Alon filozofé

Alon mèt an lèr nout kiltir, nout lidantité, nout nasyon

Billet philosophique

Roger Orlu / 3 août 2012

L’ancien résistant et philosophe Edgar Morin ainsi que le journaliste et écrivain réunionnais Patrick Singaïny ont publié ensemble en mars dernier un livre très intéressant, intitulé : "La France une et multiculturelle". Dans cet ouvrage collectif, auquel ils ont ajouté une douzaine de contributions de divers chercheurs, intellectuels et responsables politiques de tous les continents, est posée avec force et pertinence la problématique culturelle et identitaire de la France dans le contexte de la crise socio-économique que traverse le pays. Voilà qui nous fait penser à l’importance de ce problème dans notre propre pays, ici à La Réunion, sur lequel nous devons avons une vision réunionnaise…

Pour Edgar Morin et Patrick Singaïny, il est très important de rappeler que la France « est une nation une et multiculturelle » mais que le précédent chef de l’État « l’a niée politiquement par la multiplication des discriminations, offenses, rejets à l’égard des populations immigrées ». Cette unité dans le respect de la diversité a été également à la fois valorisée et endommagée par des responsables de la République au cours des siècles précédents, durant lesquels « l’unité indivisible de la France », « riche de la diversité des cultures provincialisées », a été à la fois reconnue mais aussi mise en cause et défendue, « notamment au travers de la revitalisation des langues, des arts et des cultures de ces provinces ».

Ils ajoutent que cette « francisation multiséculaire s’est poursuivie au 20ème siècle par la francisation des immigrés venus d’Italie, d’Espagne, de Pologne, du Maghreb, d’Afrique, d’Extrême-Orient, etc. Ainsi, la France (…) est pleinement elle-même non seulement par sa diversité culturelle historique, mais aussi par les nouvelles richesses culturelles qu’elle a intégrées ».

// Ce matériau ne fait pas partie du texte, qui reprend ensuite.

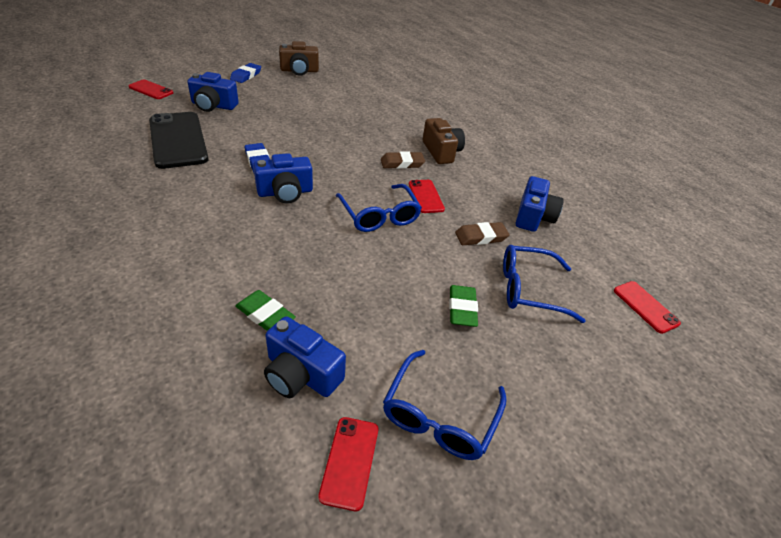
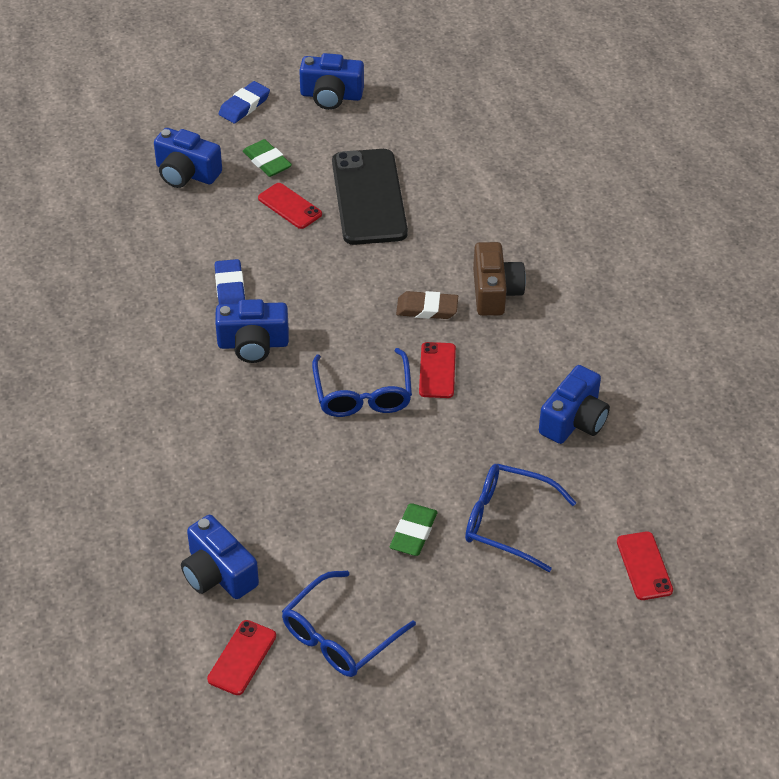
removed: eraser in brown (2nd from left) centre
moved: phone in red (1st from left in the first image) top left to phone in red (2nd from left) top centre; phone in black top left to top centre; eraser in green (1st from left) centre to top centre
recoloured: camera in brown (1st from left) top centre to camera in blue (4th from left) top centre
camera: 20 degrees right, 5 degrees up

Le but de ce livre est donc de démontrer la nécessité pour la République française d’ « inscrire dans sa Constitution, comme l’ont fait le Maroc et le Brésil, sa multiculturalité, car il est évident que l’unité et la diversité françaises doivent être fondamentalement liées. La diversité sans unité serait dispersion, l’unité sans la diversité serait homogénéisation artificielle et destructrice de richesses ».

« Respectueuse de la personnalité réunionnaise »

En lisant de tels propos, comment ne pas admirer le dur combat mené par le peuple réunionnais depuis trois siècles et demi pour faire respecter et valoriser à la fois les atouts de son unité et de sa diversité, face aux colonialistes diviseurs et assimilationnistes ? Et comment ne pas continuer à résister tous ensemble à la politique négationniste et méprisante des classes dominantes qui ne reconnaissent pas la spécificité de l’identité comme de la culture réunionnaise ?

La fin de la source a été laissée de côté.